BEGIN
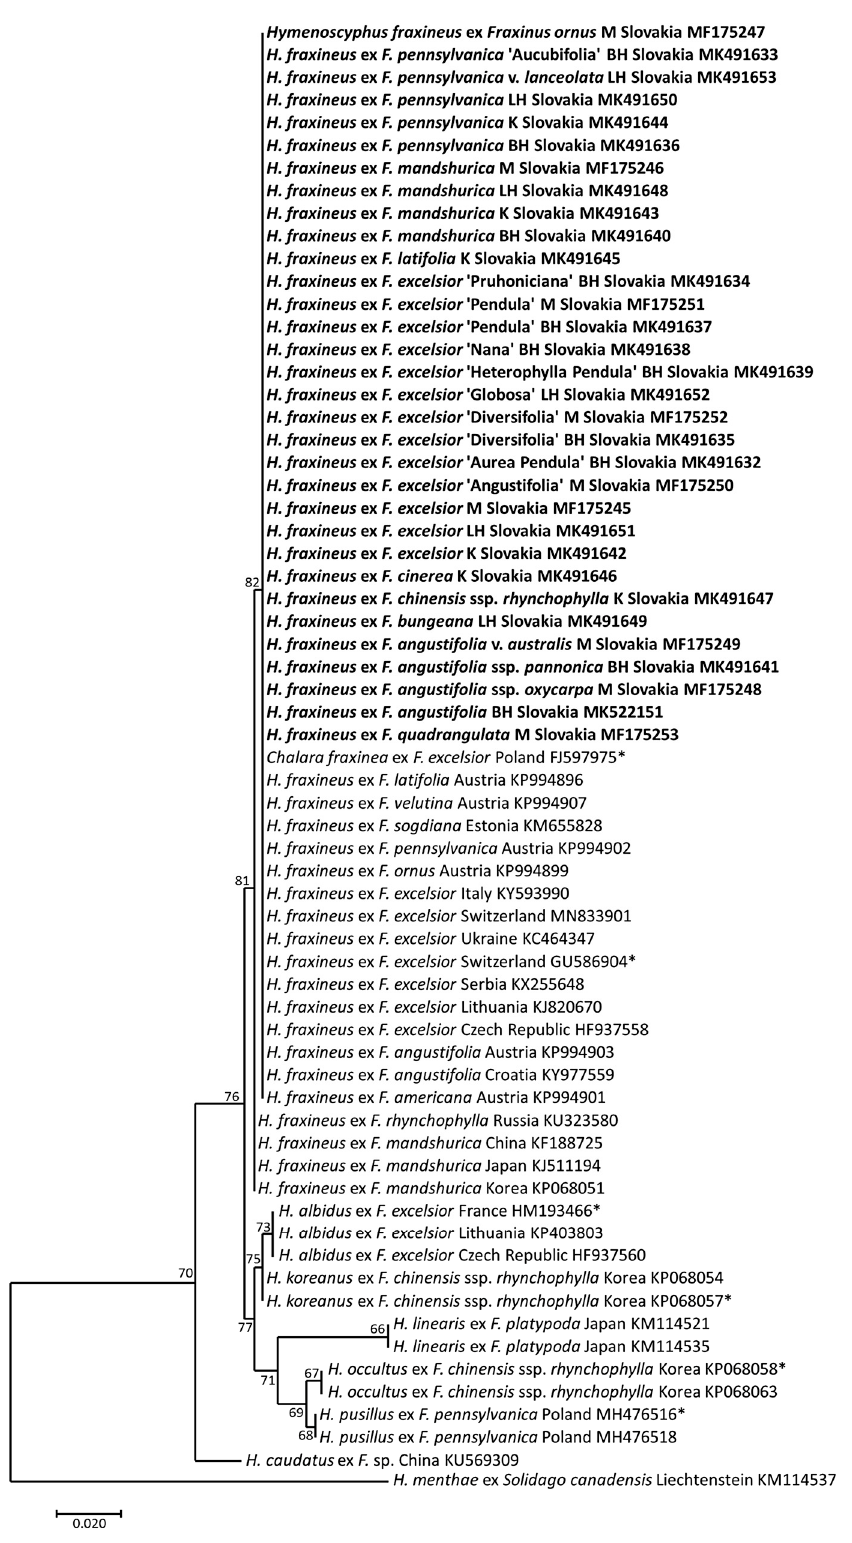
Figure 6. Maximum likelihood tree based on ITS rDNA sequences of Hymenoscyphus spp. The bootstrap values > 60% are indicated at the nodes. The scale bar indicates the number of substitutions per site. Material collected in Slovak arboreta (BH—Borová hora, K—Kysihýbel, LH—Liptovský Hrádok, M—Mly ň any) and sequenced in this work are shown in bold type. Sequences from type materials are marked with an asterisk (*).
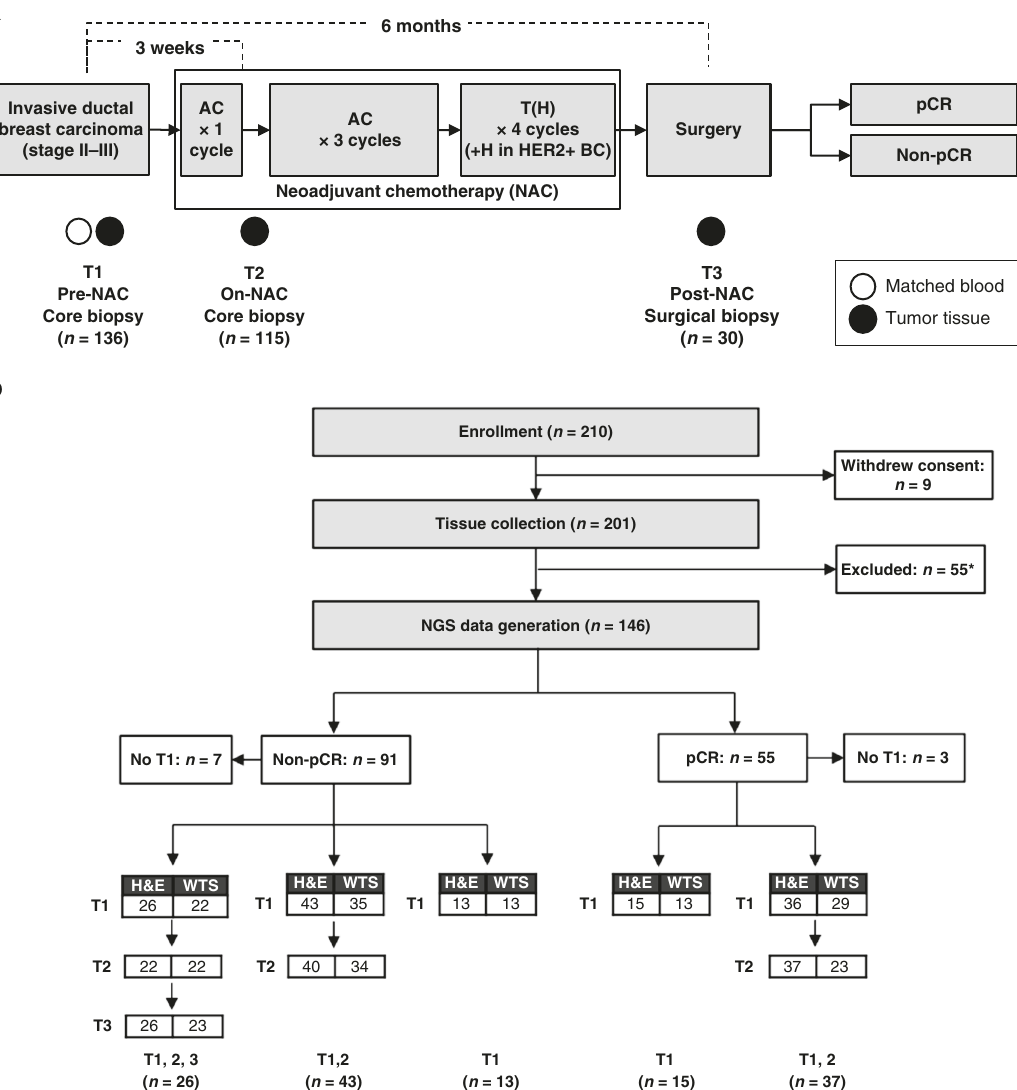
Fig. 1 Study design and consort diagram. a Study design diagram. AC Adriamycin (Doxorubicin) + Cyclophosphamide, T Taxol (Docetaxel), H Herceptin (Trastuzumab), NAC neoadjuvant chemotherapy, pCR pathologic complete response. ( b ) Consort diagram for patient enrollment, sample collection and data generation. Tissues were not collected for nine patients who withdrew consent. *55 patients were excluded from NGS data generation due to tissue collection failure (33), follow-up failure (7), withdrawal of consent (6), non-breast cancer pathology (4), distant progression and exclusion from surgery (3), NAC termination (1) and expiration (1). Two non-pCR patients had paired T1, T3 samples. WTS whole transcriptome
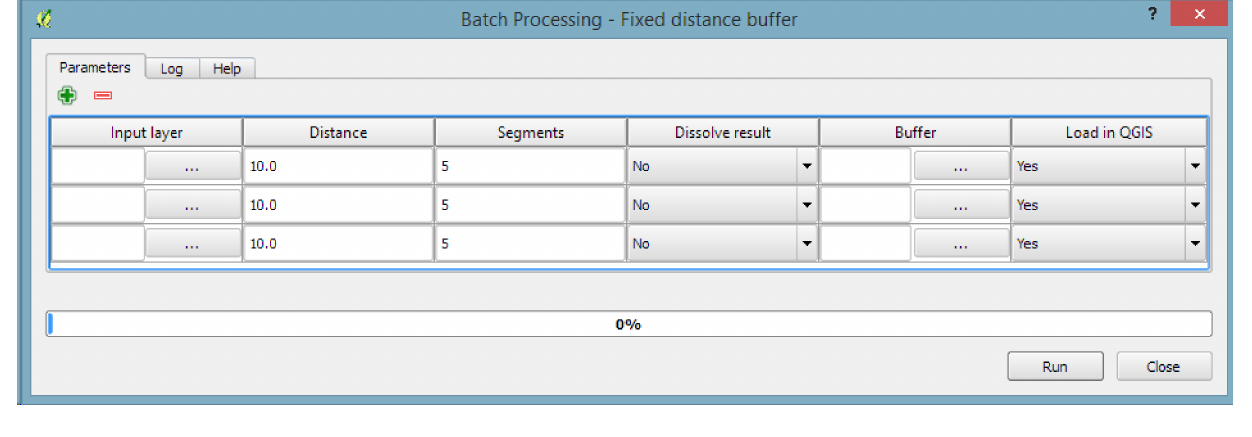
Figure 6. Processing Batch processing GUI.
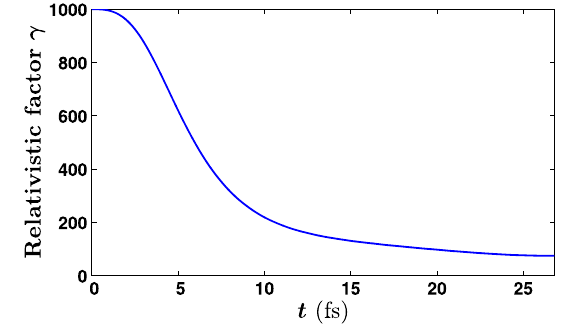
¼ 100 , and a pulse- 0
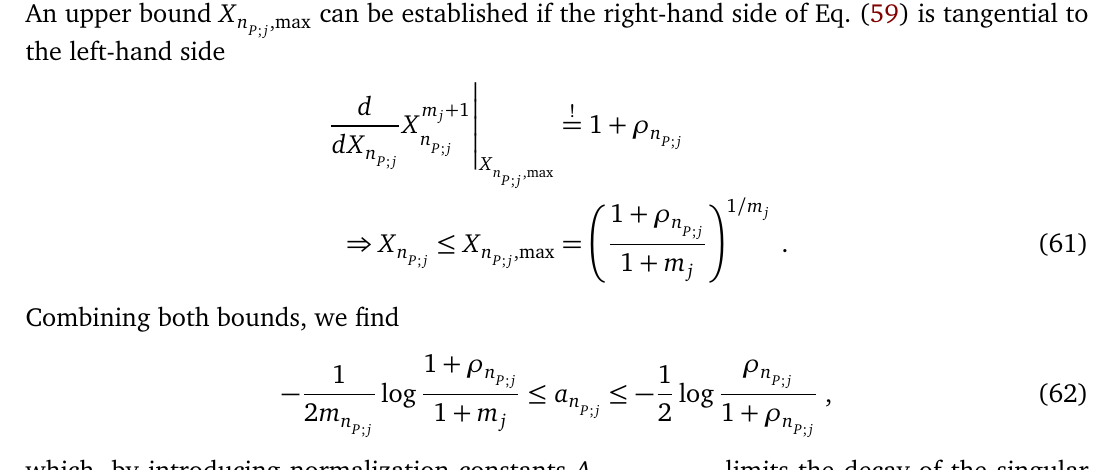
Figure 10: Left (purple) and right (green) hand sides of Eq. (59), X intersections are solutions for distinct pairs of ( ρ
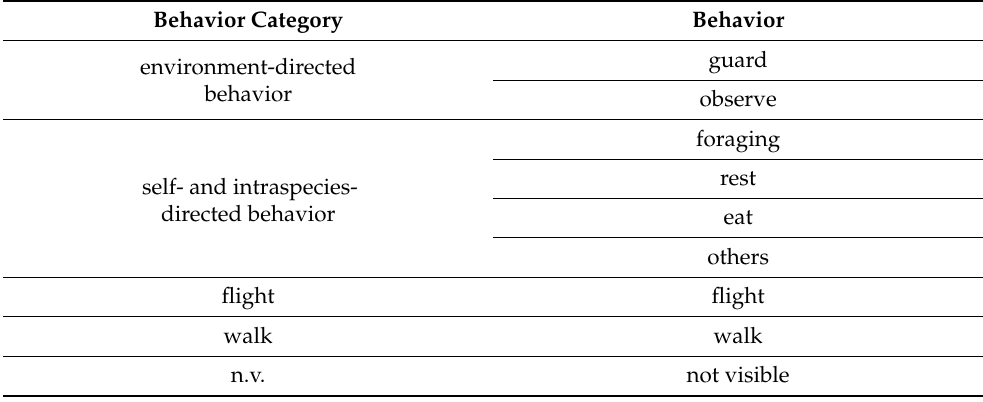
Table 2. Used ethogram of meerkat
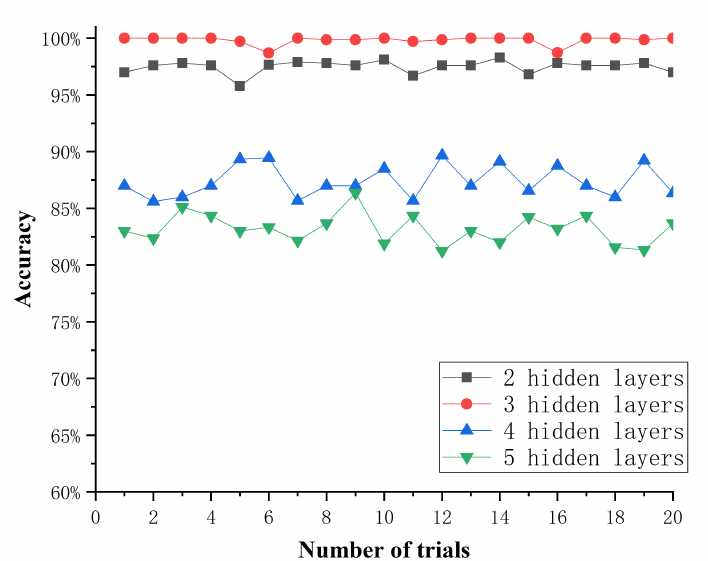
Figure 9. Accuracy of 20 simulation experiments.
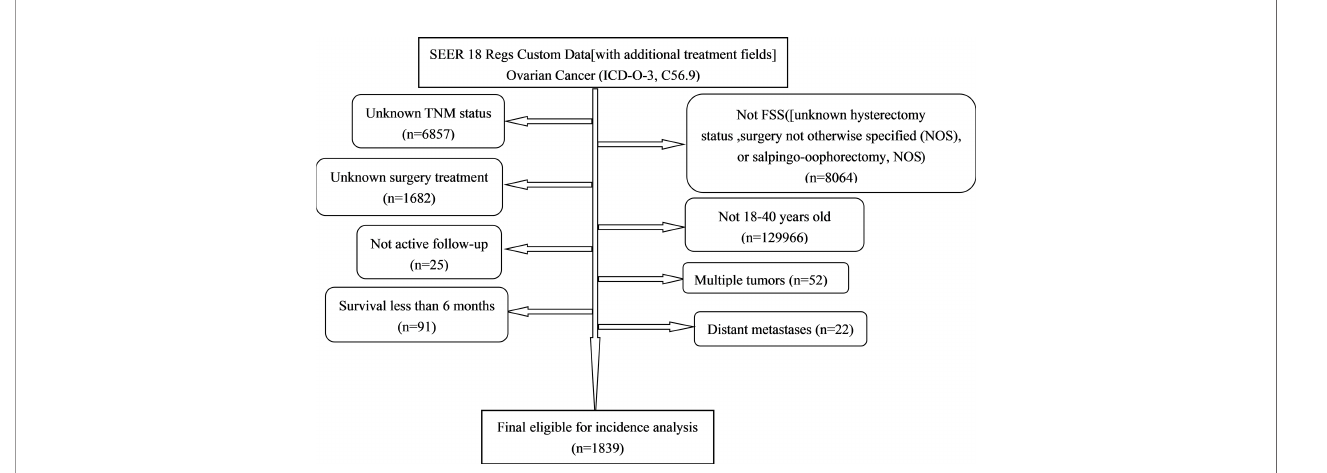
FIGURE 1 | Flowchart of patient selection from the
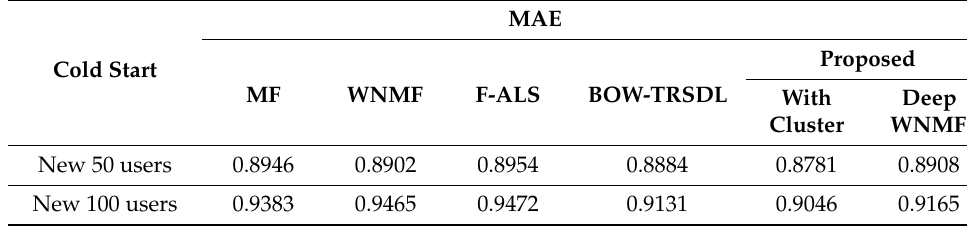
Table 3. Customer cold-start performance.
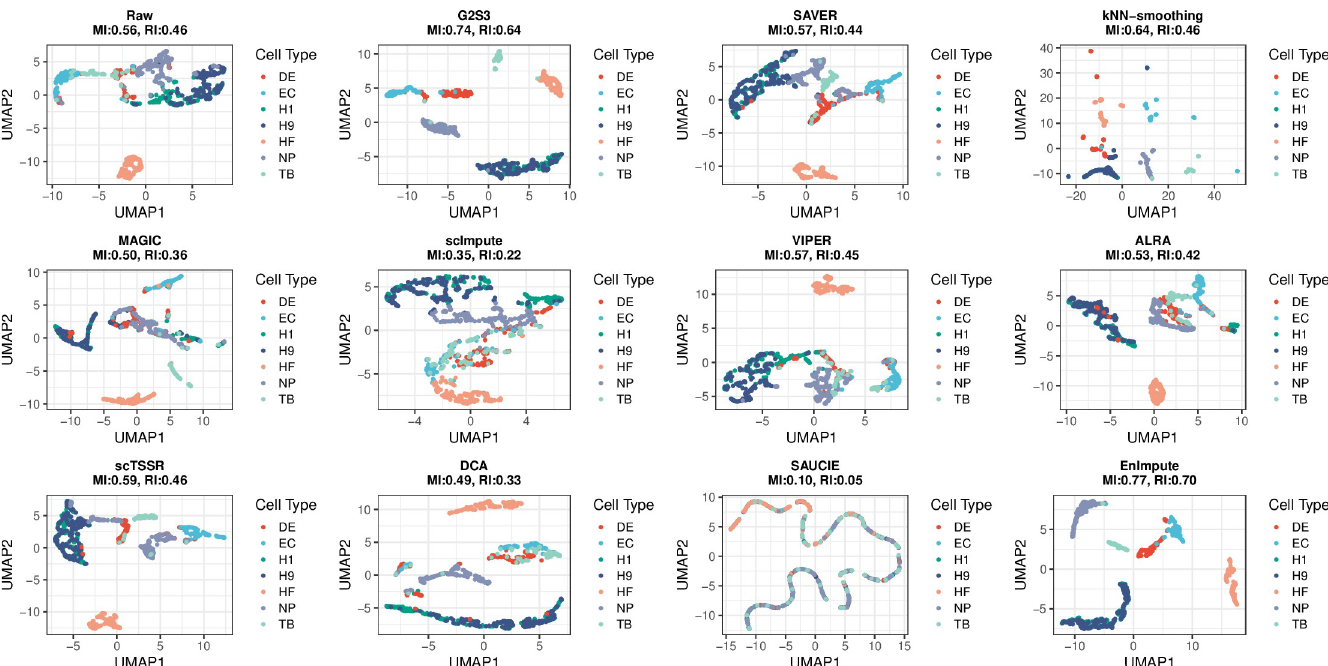
Fig 3. Plots showing 2D-Visualization of the Chu dataset. UMAP plots of the raw unimputed and imputed data by all methods. Cells are colored by true cell subtype labels. The normalized mutual information (MI) and adjusted rand index (RI) are calculated to measure the consistency between cell clustering results and true cell subtype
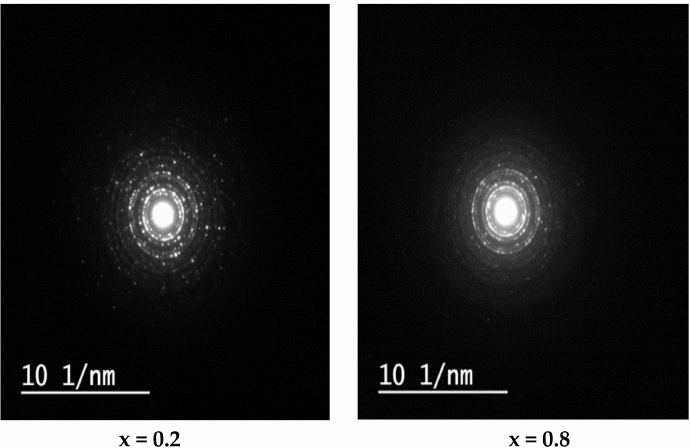
Figure 4. SAED patterns of Ni + 2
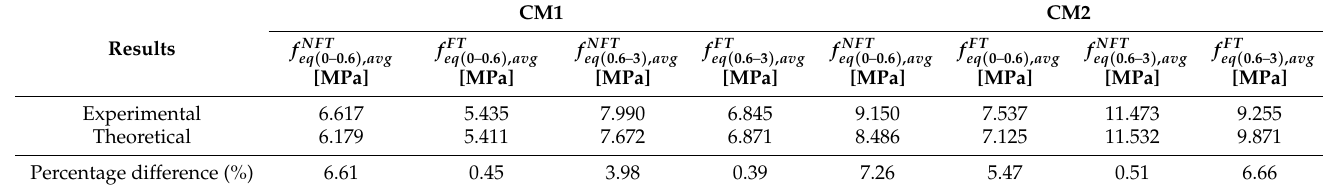
Table 5. Comparison between the experimental and theoretical average values of the two equivalent postcracking strengths after the freeze – thaw cycles, 𝑓 𝑒𝑞(0–0.6),𝑎𝑣𝑔𝐹𝑇 and 𝑓 𝑒𝑞(0.6–3),𝑎𝑣𝑔𝐹𝑇 , and those before the freeze – thaw cycles of Ref. [42], 𝑓 𝑒𝑞(0–0.6),𝑎𝑣𝑔𝑁𝐹𝑇 and 𝑓 𝑒𝑞(0.6–3),𝑎𝑣𝑔𝑁𝐹𝑇 , for the CM1 and CM2 mixtures.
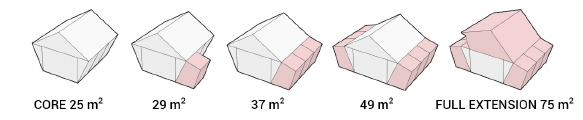
Fig. 9. Core House to Full Extension Massing.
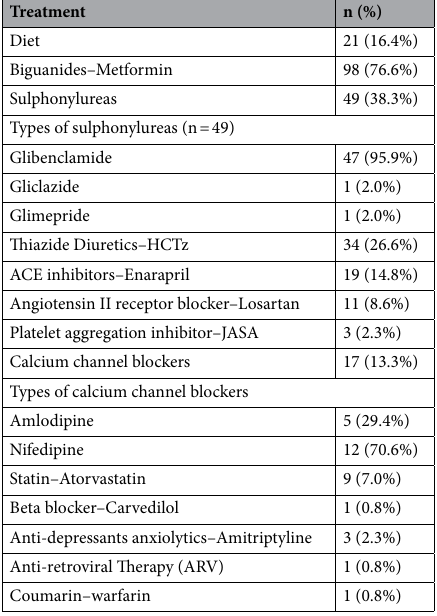
Table 3. Treatment characteristics.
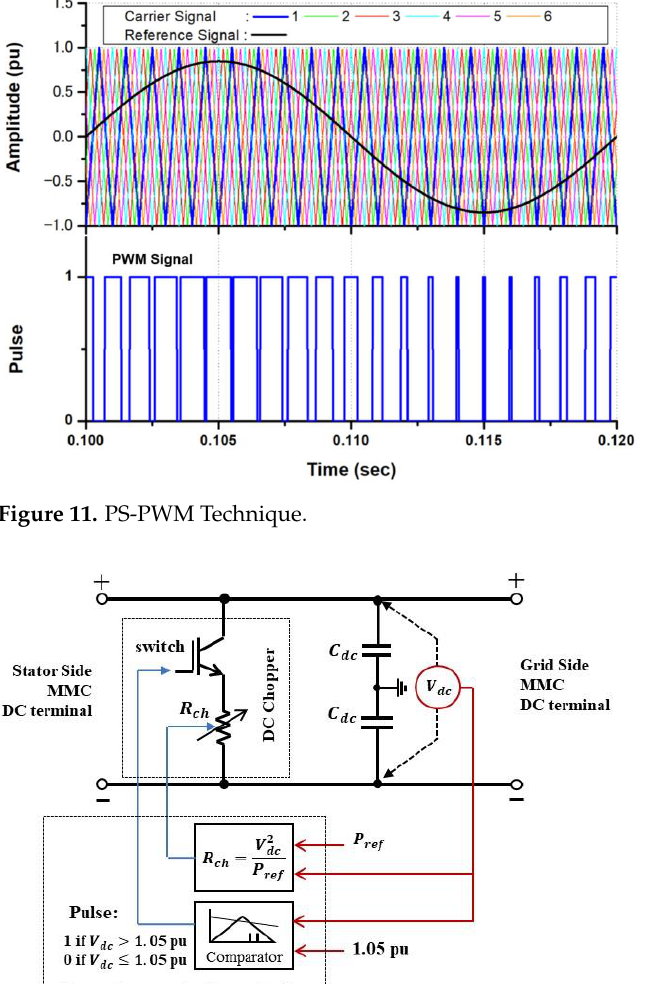
Figure 11. PS-PWM Technique.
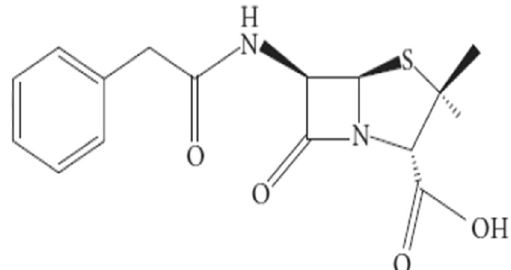
Fig. 1 Chemical structure of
END
About this task: For this exercise, transcribe the data above line by line, exactly, with pictures omitted.

Written response:
Figure 6. Maximum likelihood tree based on ITS rDNA sequences of Hymenoscyphus spp. The bootstrap values > 60% are indicated at the nodes. The scale bar indicates the number of substitutions per site. Material collected in Slovak arboreta (BH—Borová hora, K—Kysihýbel, LH—Liptovský Hrádok, M—Mly ň any) and sequenced in this work are shown in bold type. Sequences from type materials are marked with an asterisk (*).
Fig. 1 Study design and consort diagram. a Study design diagram. AC Adriamycin (Doxorubicin) + Cyclophosphamide, T Taxol (Docetaxel), H Herceptin (Trastuzumab), NAC neoadjuvant chemotherapy, pCR pathologic complete response. ( b ) Consort diagram for patient enrollment, sample collection and data generation. Tissues were not collected for nine patients who withdrew consent. *55 patients were excluded from NGS data generation due to tissue collection failure (33), follow-up failure (7), withdrawal of consent (6), non-breast cancer pathology (4), distant progression and exclusion from surgery (3), NAC termination (1) and expiration (1). Two non-pCR patients had paired T1, T3 samples. WTS whole transcriptome
Figure 6. Processing Batch processing GUI.
¼ 100 , and a pulse- 0
Figure 10: Left (purple) and right (green) hand sides of Eq. (59), X intersections are solutions for distinct pairs of ( ρ
Table 2. Used ethogram of meerkat
Figure 9. Accuracy of 20 simulation experiments.
FIGURE 1 | Flowchart of patient selection from the
Table 3. Customer cold-start performance.
Fig 3. Plots showing 2D-Visualization of the Chu dataset. UMAP plots of the raw unimputed and imputed data by all methods. Cells are colored by true cell subtype labels. The normalized mutual information (MI) and adjusted rand index (RI) are calculated to measure the consistency between cell clustering results and true cell subtype
Figure 4. SAED patterns of Ni + 2
Table 5. Comparison between the experimental and theoretical average values of the two equivalent postcracking strengths after the freeze – thaw cycles, 𝑓 𝑒𝑞(0–0.6),𝑎𝑣𝑔𝐹𝑇 and 𝑓 𝑒𝑞(0.6–3),𝑎𝑣𝑔𝐹𝑇 , and those before the freeze – thaw cycles of Ref. [42], 𝑓 𝑒𝑞(0–0.6),𝑎𝑣𝑔𝑁𝐹𝑇 and 𝑓 𝑒𝑞(0.6–3),𝑎𝑣𝑔𝑁𝐹𝑇 , for the CM1 and CM2 mixtures.
Fig. 9. Core House to Full Extension Massing.
Table 3. Treatment characteristics.
Figure 11. PS-PWM Technique.
Fig. 1 Chemical structure of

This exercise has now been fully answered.